◆ Exercise instructions
Print word for word the first line of the listing below and every line after it, through the line with "### Import cockpit_devolo repository". Leave out the pictures and the rest.

◆ Information given
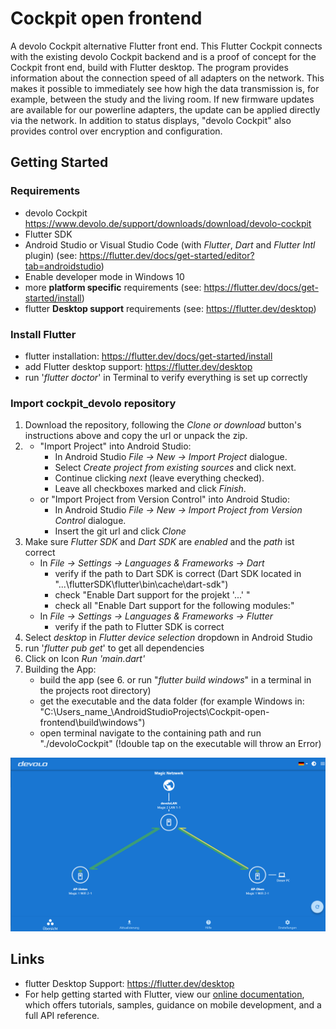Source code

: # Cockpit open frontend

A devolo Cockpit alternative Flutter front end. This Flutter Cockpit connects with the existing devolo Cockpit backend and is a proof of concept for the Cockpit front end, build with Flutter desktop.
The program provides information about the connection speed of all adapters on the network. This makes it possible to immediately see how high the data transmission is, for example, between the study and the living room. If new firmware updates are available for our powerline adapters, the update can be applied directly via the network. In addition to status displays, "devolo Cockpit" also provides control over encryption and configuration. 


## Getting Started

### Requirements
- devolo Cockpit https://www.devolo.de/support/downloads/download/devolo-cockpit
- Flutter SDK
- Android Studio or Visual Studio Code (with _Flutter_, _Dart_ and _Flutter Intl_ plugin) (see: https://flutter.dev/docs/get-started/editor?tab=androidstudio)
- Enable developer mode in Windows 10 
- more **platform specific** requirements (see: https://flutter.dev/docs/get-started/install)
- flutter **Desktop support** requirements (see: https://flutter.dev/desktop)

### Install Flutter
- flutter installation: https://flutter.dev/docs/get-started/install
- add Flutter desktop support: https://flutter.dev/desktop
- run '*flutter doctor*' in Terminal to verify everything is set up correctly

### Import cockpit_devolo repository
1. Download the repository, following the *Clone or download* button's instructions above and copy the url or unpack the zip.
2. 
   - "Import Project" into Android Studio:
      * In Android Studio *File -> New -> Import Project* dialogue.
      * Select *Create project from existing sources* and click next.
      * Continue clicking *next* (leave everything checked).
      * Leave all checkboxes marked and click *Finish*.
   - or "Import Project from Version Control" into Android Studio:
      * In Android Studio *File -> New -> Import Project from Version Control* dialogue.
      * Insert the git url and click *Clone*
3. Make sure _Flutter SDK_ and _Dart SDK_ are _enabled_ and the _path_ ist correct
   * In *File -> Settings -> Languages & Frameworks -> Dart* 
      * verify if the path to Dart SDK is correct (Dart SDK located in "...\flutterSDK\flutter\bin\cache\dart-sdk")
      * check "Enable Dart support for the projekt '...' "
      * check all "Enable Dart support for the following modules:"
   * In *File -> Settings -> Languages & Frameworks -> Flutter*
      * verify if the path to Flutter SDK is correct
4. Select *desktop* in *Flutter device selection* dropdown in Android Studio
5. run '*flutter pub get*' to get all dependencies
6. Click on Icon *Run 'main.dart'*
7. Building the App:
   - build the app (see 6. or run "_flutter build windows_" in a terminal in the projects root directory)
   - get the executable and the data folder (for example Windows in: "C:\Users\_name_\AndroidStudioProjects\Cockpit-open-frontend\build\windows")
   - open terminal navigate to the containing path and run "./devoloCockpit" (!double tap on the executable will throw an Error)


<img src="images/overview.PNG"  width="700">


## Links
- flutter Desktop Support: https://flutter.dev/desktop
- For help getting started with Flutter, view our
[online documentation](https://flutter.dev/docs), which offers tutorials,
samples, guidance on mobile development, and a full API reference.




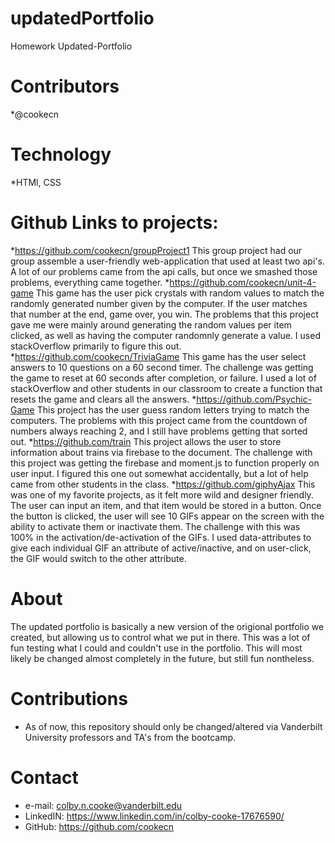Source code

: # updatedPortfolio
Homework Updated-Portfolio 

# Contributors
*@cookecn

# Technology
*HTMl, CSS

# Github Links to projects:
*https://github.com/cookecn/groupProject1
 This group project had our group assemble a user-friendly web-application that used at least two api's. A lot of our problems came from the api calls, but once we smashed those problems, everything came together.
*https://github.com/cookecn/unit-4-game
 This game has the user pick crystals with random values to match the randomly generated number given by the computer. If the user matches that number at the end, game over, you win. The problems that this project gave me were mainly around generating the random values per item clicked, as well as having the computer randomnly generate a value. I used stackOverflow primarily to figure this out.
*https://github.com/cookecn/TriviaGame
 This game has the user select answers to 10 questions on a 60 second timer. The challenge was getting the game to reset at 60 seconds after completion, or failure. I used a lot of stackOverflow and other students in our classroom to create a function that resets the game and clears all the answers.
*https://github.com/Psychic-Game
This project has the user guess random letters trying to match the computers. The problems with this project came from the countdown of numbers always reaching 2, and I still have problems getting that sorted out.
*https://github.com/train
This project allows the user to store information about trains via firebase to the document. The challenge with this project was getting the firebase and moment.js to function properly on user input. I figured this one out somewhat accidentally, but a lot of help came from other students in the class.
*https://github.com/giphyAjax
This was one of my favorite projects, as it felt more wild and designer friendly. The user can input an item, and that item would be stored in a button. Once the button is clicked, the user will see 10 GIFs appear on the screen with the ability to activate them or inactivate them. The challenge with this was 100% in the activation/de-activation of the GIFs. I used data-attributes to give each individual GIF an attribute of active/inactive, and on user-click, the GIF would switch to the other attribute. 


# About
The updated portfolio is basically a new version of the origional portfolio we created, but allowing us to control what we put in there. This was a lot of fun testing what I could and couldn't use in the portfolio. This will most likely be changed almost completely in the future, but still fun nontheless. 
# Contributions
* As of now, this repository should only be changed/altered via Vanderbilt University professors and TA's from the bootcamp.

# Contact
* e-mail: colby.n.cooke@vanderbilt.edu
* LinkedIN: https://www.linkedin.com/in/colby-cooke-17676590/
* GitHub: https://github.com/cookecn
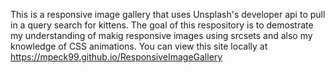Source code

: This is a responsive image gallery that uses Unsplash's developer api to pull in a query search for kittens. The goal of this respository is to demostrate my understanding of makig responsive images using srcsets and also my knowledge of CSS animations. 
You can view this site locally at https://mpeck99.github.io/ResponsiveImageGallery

◆ Task solution
Source code

: # Cockpit open frontend

A devolo Cockpit alternative Flutter front end. This Flutter Cockpit connects with the existing devolo Cockpit backend and is a proof of concept for the Cockpit front end, build with Flutter desktop.
The program provides information about the connection speed of all adapters on the network. This makes it possible to immediately see how high the data transmission is, for example, between the study and the living room. If new firmware updates are available for our powerline adapters, the update can be applied directly via the network. In addition to status displays, "devolo Cockpit" also provides control over encryption and configuration. 


## Getting Started

### Requirements
- devolo Cockpit https://www.devolo.de/support/downloads/download/devolo-cockpit
- Flutter SDK
- Android Studio or Visual Studio Code (with _Flutter_, _Dart_ and _Flutter Intl_ plugin) (see: https://flutter.dev/docs/get-started/editor?tab=androidstudio)
- Enable developer mode in Windows 10 
- more **platform specific** requirements (see: https://flutter.dev/docs/get-started/install)
- flutter **Desktop support** requirements (see: https://flutter.dev/desktop)

### Install Flutter
- flutter installation: https://flutter.dev/docs/get-started/install
- add Flutter desktop support: https://flutter.dev/desktop
- run '*flutter doctor*' in Terminal to verify everything is set up correctly

### Import cockpit_devolo repository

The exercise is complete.